ACTIONS TO TAKE =>
[1] Can you write out the passage on industrial control system security from "Results here expand" up to and including "automated control process.", word for word?
[2] How would you render this sentence from the passage on industrial control system security in Spanish: "Results here expand upon AFIT’s PHY-based Level 0 protection strategy that was first introduced by researchers in [LoT14, LTM15]."

READING TEXT =>
BEGIN

Protecting Critical Infrastructure and Key Resources (CIKR) of the United States emerged as a national priority [Oba13] and simple adaptation of Information Technology (IT) security solutions for Industrial Control System (ICS) applications presents certain technical challenges for the cybersecurity community.
Results here expand upon AFIT’s PHY-based Level 0 protection strategy that was first introduced by researchers in [LoT14, LTM15]. These early works demonstrated a promising proof-of- concept capability for a Level 0 (physical end-device) anomaly detection scheme that aims to improve cyber-physical system resilience using device fingerprints composed of Wired Signal Distinct Native Attribute (WS-DNA) features. The WS-DNA features were extracted from WS responses of differential pressure transmitters employing smart sensor technology to control and monitor an experimental automated control process.

END

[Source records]
BEGIN

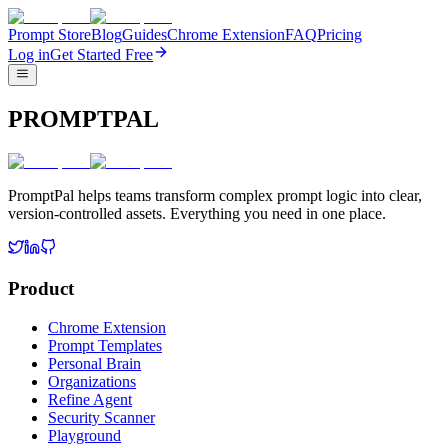
Prompt Store
Blog
Guides
Chrome Extension
FAQ
Pricing
Log in
Get Started Free
PROMPTPAL
PromptPal helps teams transform complex prompt logic into clear,
version-controlled assets. Everything you need in one place.
Product
Chrome Extension
Prompt Templates
Personal Brain
Organizations
Refine Agent
Security Scanner
Playground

END

ANSWERS TO THE TASKS =>
[1]
Results here expand upon AFIT’s PHY-based Level 0 protection strategy that was first introduced by researchers in [LoT14, LTM15]. These early works demonstrated a promising proof-of- concept capability for a Level 0 (physical end-device) anomaly detection scheme that aims to improve cyber-physical system resilience using device fingerprints composed of Wired Signal Distinct Native Attribute (WS-DNA) features. The WS-DNA features were extracted from WS responses of differential pressure transmitters employing smart sensor technology to control and monitor an experimental automated control process.

[2] Los resultados aquí presentados amplían la estrategia de protección de Nivel 0 basada en PHY de AFIT, que fue introducida por primera vez por investigadores en [LoT14, LTM15].